The spine doctor I saw talked about my back pain flares:
-how it feels (achy and burning),
-where I feel pain (T6 vertebrae where I had cement put in with burning that extends into my ribs, like wings),
-what works to ease it (ibuprofen which upsets my stomach, including the new 24-hour one, oxycodone in small doses, daily Cymbalta, lying down, listening to a meditation),
-what makes it worse (sitting or standing for long periods, activity),
-what doesn’t work (Tylenol, sometimes oxycodone).
I told him that I feel like a lot of my pain results from a lack of strength. Activities that require me to support myself and my back make it hurt the most. I’ve gotten stronger since surgery and feel more stable, and I have more progress to make in order to gain strength to keep up with daily activities, like cooking dinner and sitting at work. I’ve also learned to let my chair at work support me fully by sitting all the way back in it. If I spend too much time leaning forward, it’s a recipe for tired muscles and pain, then a smidge of painkiller to get through the rest of the day.
He recommended a spinal nerve block in my back and physical therapy. I have reservations about the spinal nerve block. Most days, I feel like I don’t need it. Other days, like Thanksgiving morning, I wake up and wish I had it right then! We had gone tubing the day before, which was really fun and didn’t bother my back while doing it. I was so happy that I could do it and felt like it was harder on my leg than anything. It always catches up with me later. With all of the cooking to do on Thanksgiving, I stayed on small doses of painkiller most of the day. I’ve also learned that when I stay on top of the pain or nip it first thing, I do a lot better for the rest of the day.
Anyway, a nerve block seems like maybe too much, too extreme. The doctor had trained with one of the top oncological spine doctors in the country. He said that he would have recommended this route in cases like mine. The optimist in me wants to try the physical therapy first. Maybe mix in some acupuncture. I just feel like I keep having procedures done without knowing if it will help or harm me more. Did kyphoplasty help me? Yes and no. I don’t worry about my vertebrae collapsing. On the flip side, recovering has been awful when the procedure’s intent is to bring near-immediate and lasting pain relief. Okay, so I’m a one-off on that. I’ll get there. It’s definitely gotten better. I can do so much more now than I could in August! I know physical therapy will hurt at first. That’s where the nerve block could help and allow me to heal faster.
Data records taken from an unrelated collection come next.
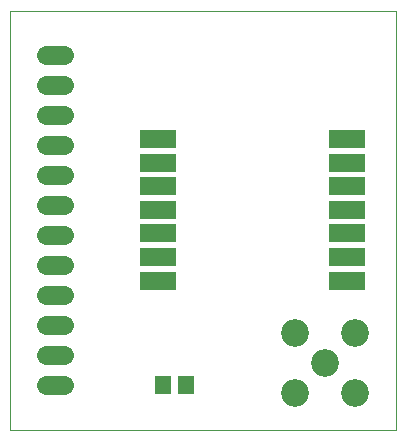
<source format=gts>
G75*
G70*
%OFA0B0*%
%FSLAX24Y24*%
%IPPOS*%
%LPD*%
%AMOC8*
5,1,8,0,0,1.08239X$1,22.5*
%
%ADD10C,0.0000*%
%ADD11R,0.1221X0.0631*%
%ADD12R,0.0552X0.0631*%
%ADD13C,0.0926*%
%ADD14C,0.0640*%
D10*
X003000Y001708D02*
X003000Y015704D01*
X015870Y015704D01*
X015870Y001708D01*
X003000Y001708D01*
D11*
X007938Y006702D03*
X007938Y007489D03*
X007938Y008276D03*
X007938Y009064D03*
X007938Y009851D03*
X007938Y010639D03*
X007938Y011426D03*
X014237Y011426D03*
X014237Y010639D03*
X014237Y009851D03*
X014237Y009064D03*
X014237Y008276D03*
X014237Y007489D03*
X014237Y006702D03*
D12*
X008874Y003208D03*
X008126Y003208D03*
D13*
X012500Y002958D03*
X013500Y003958D03*
X014500Y002958D03*
X014500Y004958D03*
X012500Y004958D03*
D14*
X004800Y005208D02*
X004200Y005208D01*
X004200Y004208D02*
X004800Y004208D01*
X004800Y003208D02*
X004200Y003208D01*
X004200Y006208D02*
X004800Y006208D01*
X004800Y007208D02*
X004200Y007208D01*
X004200Y008208D02*
X004800Y008208D01*
X004800Y009208D02*
X004200Y009208D01*
X004200Y010208D02*
X004800Y010208D01*
X004800Y011208D02*
X004200Y011208D01*
X004200Y012208D02*
X004800Y012208D01*
X004800Y013208D02*
X004200Y013208D01*
X004200Y014208D02*
X004800Y014208D01*
M02*

</source>
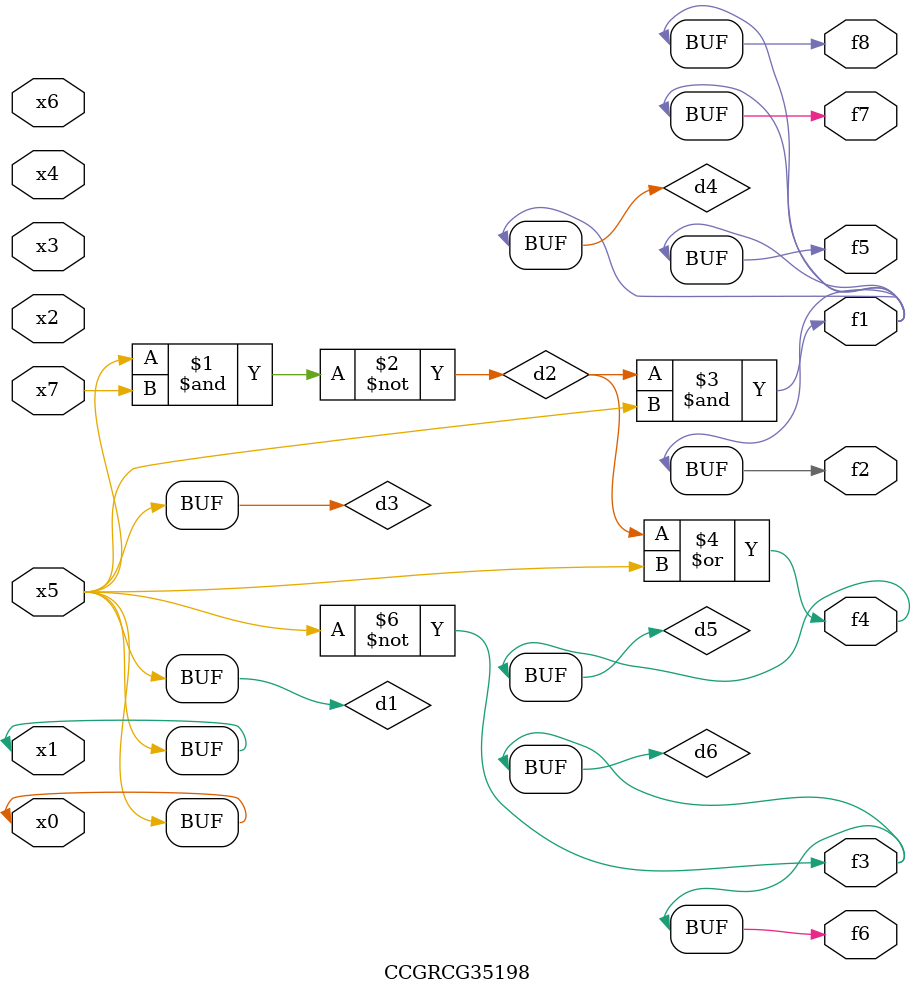
<source format=v>
module CCGRCG35198(
	input x0, x1, x2, x3, x4, x5, x6, x7,
	output f1, f2, f3, f4, f5, f6, f7, f8
);

	wire d1, d2, d3, d4, d5, d6;

	buf (d1, x0, x5);
	nand (d2, x5, x7);
	buf (d3, x0, x1);
	and (d4, d2, d3);
	or (d5, d2, d3);
	nor (d6, d1, d3);
	assign f1 = d4;
	assign f2 = d4;
	assign f3 = d6;
	assign f4 = d5;
	assign f5 = d4;
	assign f6 = d6;
	assign f7 = d4;
	assign f8 = d4;
endmodule

</source>
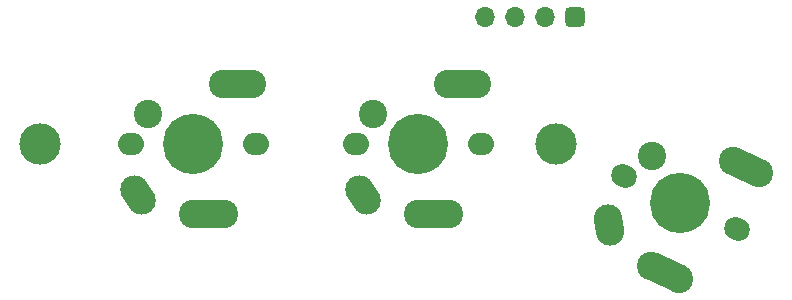
<source format=gts>
G04 #@! TF.GenerationSoftware,KiCad,Pcbnew,7.0.5*
G04 #@! TF.CreationDate,2023-08-03T23:07:55+08:00*
G04 #@! TF.ProjectId,LT,4c542e6b-6963-4616-945f-706362585858,rev?*
G04 #@! TF.SameCoordinates,Original*
G04 #@! TF.FileFunction,Soldermask,Top*
G04 #@! TF.FilePolarity,Negative*
%FSLAX46Y46*%
G04 Gerber Fmt 4.6, Leading zero omitted, Abs format (unit mm)*
G04 Created by KiCad (PCBNEW 7.0.5) date 2023-08-03 23:07:55*
%MOMM*%
%LPD*%
G01*
G04 APERTURE LIST*
G04 Aperture macros list*
%AMRoundRect*
0 Rectangle with rounded corners*
0 $1 Rounding radius*
0 $2 $3 $4 $5 $6 $7 $8 $9 X,Y pos of 4 corners*
0 Add a 4 corners polygon primitive as box body*
4,1,4,$2,$3,$4,$5,$6,$7,$8,$9,$2,$3,0*
0 Add four circle primitives for the rounded corners*
1,1,$1+$1,$2,$3*
1,1,$1+$1,$4,$5*
1,1,$1+$1,$6,$7*
1,1,$1+$1,$8,$9*
0 Add four rect primitives between the rounded corners*
20,1,$1+$1,$2,$3,$4,$5,0*
20,1,$1+$1,$4,$5,$6,$7,0*
20,1,$1+$1,$6,$7,$8,$9,0*
20,1,$1+$1,$8,$9,$2,$3,0*%
%AMHorizOval*
0 Thick line with rounded ends*
0 $1 width*
0 $2 $3 position (X,Y) of the first rounded end (center of the circle)*
0 $4 $5 position (X,Y) of the second rounded end (center of the circle)*
0 Add line between two ends*
20,1,$1,$2,$3,$4,$5,0*
0 Add two circle primitives to create the rounded ends*
1,1,$1,$2,$3*
1,1,$1,$4,$5*%
%AMOutline4P*
0 Free polygon, 4 corners , with rotation*
0 The origin of the aperture is its center*
0 number of corners: always 4*
0 $1 to $8 corner X, Y*
0 $9 Rotation angle, in degrees counterclockwise*
0 create outline with 4 corners*
4,1,4,$1,$2,$3,$4,$5,$6,$7,$8,$1,$2,$9*%
G04 Aperture macros list end*
%ADD10RoundRect,0.425000X-0.425000X0.425000X-0.425000X-0.425000X0.425000X-0.425000X0.425000X0.425000X0*%
%ADD11O,1.700000X1.700000*%
%ADD12C,3.500000*%
%ADD13HorizOval,1.900000X0.135946X-0.063393X-0.135946X0.063393X0*%
%ADD14C,5.100000*%
%ADD15HorizOval,2.400000X-0.083193X0.543672X0.083193X-0.543672X0*%
%ADD16C,2.400000*%
%ADD17Outline4P,-1.300000X-1.200000X1.300000X-1.200000X1.300000X1.200000X-1.300000X1.200000X335.000000*%
%ADD18Outline4P,-1.200000X-1.200000X1.200000X-1.200000X1.200000X1.200000X-1.200000X1.200000X335.000000*%
%ADD19O,2.200000X1.900000*%
%ADD20HorizOval,2.400000X-0.305164X0.457575X0.305164X-0.457575X0*%
%ADD21Outline4P,-1.300000X-1.200000X1.300000X-1.200000X1.300000X1.200000X-1.300000X1.200000X0.000000*%
%ADD22Outline4P,-1.200000X-1.200000X1.200000X-1.200000X1.200000X1.200000X-1.200000X1.200000X0.000000*%
G04 APERTURE END LIST*
D10*
X226490000Y-90650000D03*
D11*
X223950000Y-90650000D03*
X221410000Y-90650000D03*
X218870000Y-90650000D03*
D12*
X181115000Y-101450000D03*
D13*
X230569543Y-104128021D03*
D14*
X235372974Y-106367898D03*
D13*
X240176405Y-108607775D03*
D15*
X229317200Y-108233400D03*
D16*
X232993392Y-102455701D03*
X232879526Y-111715114D03*
D17*
X234057726Y-112264518D03*
D16*
X239830349Y-102819179D03*
X235235927Y-112813921D03*
D18*
X240945107Y-103338999D03*
D16*
X242059866Y-103858820D03*
D12*
X224820000Y-101450000D03*
D19*
X188840000Y-101450000D03*
D14*
X194140000Y-101450000D03*
D19*
X199440000Y-101450000D03*
D20*
X189440000Y-105700000D03*
D16*
X190330000Y-98910000D03*
X194140000Y-107350000D03*
D21*
X195440000Y-107350000D03*
D16*
X196680000Y-96350000D03*
X196740000Y-107350000D03*
D22*
X197910000Y-96350000D03*
D16*
X199140000Y-96350000D03*
D19*
X207890000Y-101450000D03*
D14*
X213190000Y-101450000D03*
D19*
X218490000Y-101450000D03*
D20*
X208490000Y-105700000D03*
D16*
X209380000Y-98910000D03*
X213190000Y-107350000D03*
D21*
X214490000Y-107350000D03*
D16*
X215730000Y-96350000D03*
X215790000Y-107350000D03*
D22*
X216960000Y-96350000D03*
D16*
X218190000Y-96350000D03*
M02*

</source>
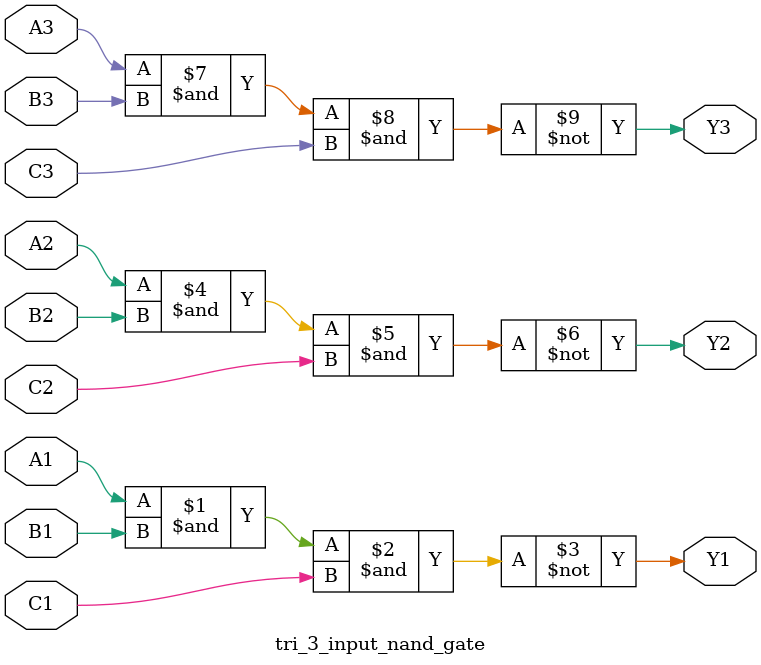
<source format=v>
`timescale 1ns / 1ps


module tri_3_input_nand_gate#(parameter Delay = 0)(
    input wire A1,B1,C1,A2,B2,C2,A3,B3,C3,
    output wire Y1,Y2,Y3
    );
    
    nand #Delay (Y1,A1,B1,C1);
    nand #Delay (Y2,A2,B2,C2);
    nand #Delay (Y3,A3,B3,C3);
    
endmodule

</source>
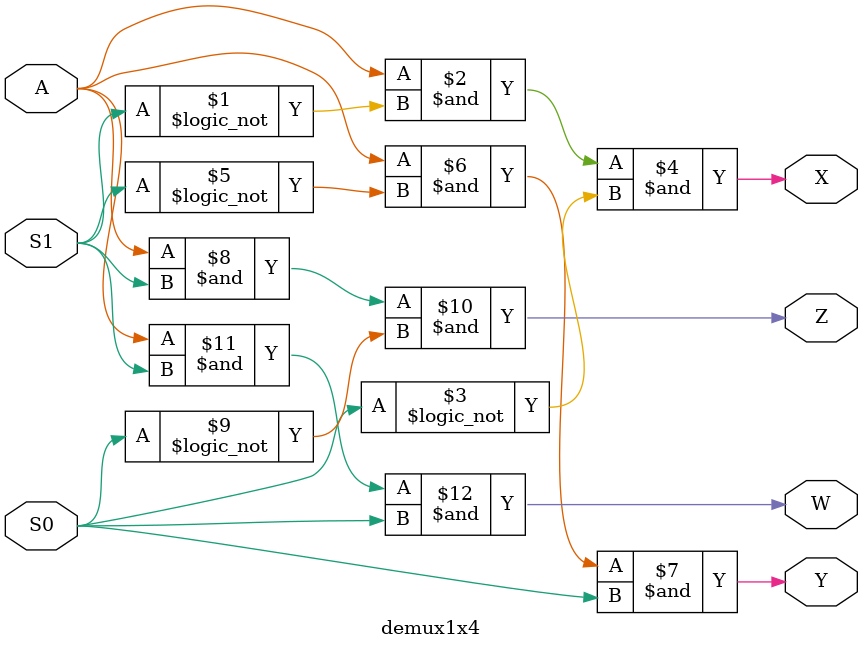
<source format=v>
module demux1x4(input A, input S1, S0, output X, Y, Z, W);

	and And0(X, A, !S1, !S0);
	and And1(Y, A, !S1, S0);
	and And2(Z, A, S1, !S0);
	and And3(W, A, S1, S0);
	
endmodule

	
	
</source>
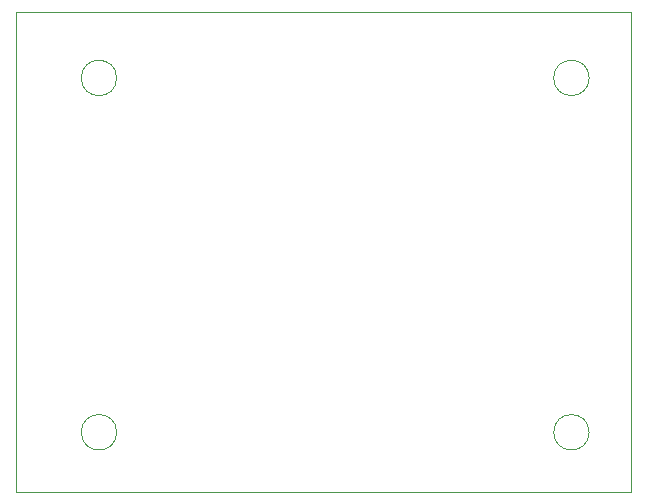
<source format=gbr>
%TF.GenerationSoftware,KiCad,Pcbnew,7.0.9*%
%TF.CreationDate,2023-12-14T14:42:03+01:00*%
%TF.ProjectId,Group15_AMP,47726f75-7031-4355-9f41-4d502e6b6963,00*%
%TF.SameCoordinates,PX66f2fb0PY6bcb370*%
%TF.FileFunction,Profile,NP*%
%FSLAX46Y46*%
G04 Gerber Fmt 4.6, Leading zero omitted, Abs format (unit mm)*
G04 Created by KiCad (PCBNEW 7.0.9) date 2023-12-14 14:42:03*
%MOMM*%
%LPD*%
G01*
G04 APERTURE LIST*
%TA.AperFunction,Profile*%
%ADD10C,0.050000*%
%TD*%
G04 APERTURE END LIST*
D10*
X48550000Y35030000D02*
G75*
G03*
X48550000Y35030000I-1500000J0D01*
G01*
X8550000Y35030000D02*
G75*
G03*
X8550000Y35030000I-1500000J0D01*
G01*
X0Y40640000D02*
X52070000Y40640000D01*
X52070000Y0D01*
X0Y0D01*
X0Y40640000D01*
X48550000Y5030000D02*
G75*
G03*
X48550000Y5030000I-1500000J0D01*
G01*
X8550000Y5030000D02*
G75*
G03*
X8550000Y5030000I-1500000J0D01*
G01*
M02*

</source>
After this appointment, I had to get some coffee! It had started snowing a lot in the middle of the night, so I didn’t have time to make myself a latte that morning. It took an hour and a half to get to the hospital in the nasty weather. The hospital serves Dazbog, a local roaster, and hooked me up with some foamy goodness before I went to the Cardiac department for my echocardiogram.
I saw a different technician this time. She brought me a warm gown. I didn’t know they existed. I will get one from now on when I visit on cold days. The echo went well and didn’t take too long (always a good sign). It’s an ultrasound of the heart and leaves lots of lubricating jelly to wipe off after the exam and wipe and wipe and wipe.
I got done so quickly that I had time to run down to the cafeteria for pancakes. I love the hospital’s pancakes. I know it’s weird. I got the last one! To up the protein in my meal, I also got a Greek yogurt. I still had over an hour before my appointment with the oncology cardiologist. I went and sat in the very full waiting room at the cancer center. To drown out the noise of a room at full capacity, I listened to a Freakonomics podcast. So grateful that I had remembered my earbuds that day! I had forgotten them the week prior when I had my oncology check up.
I saw my cardiologist right on time. She reported that my Echo looked good. It looked so good that she was going to give me a longer leash and have me come back in six months, not four. EEEEeeeee! We talked about chest pain that comes and goes and how it’s improved with time, as well as, arrhythmia. She asked me about leg swelling and if that had gotten better. It had. My feet still swell when I’m on them, nothing abnormal. I have no excess fluid around my heart, or pericardial effusion. 😀
My next oncology appointment is on Friday, December 13th. It’s scan day, so it will be a long one. Brain MRI first to check on the tumors there that had shrunk to itty bitty in September. CT scans of my chest and abdomen follow. I’m not expecting anything drastic. I’m hoping to see that my main lung tumor has decreased a little more and my bones have made more progress regenerating. My long shot is to see less cancer in my bones. Like I said, it’s a long shot. Regrowing and healing bones takes a lot of time and bone shots and calcium supplements. Haha. Getting cancer out of them? Even harder. I will be happy with whatever progress is reported.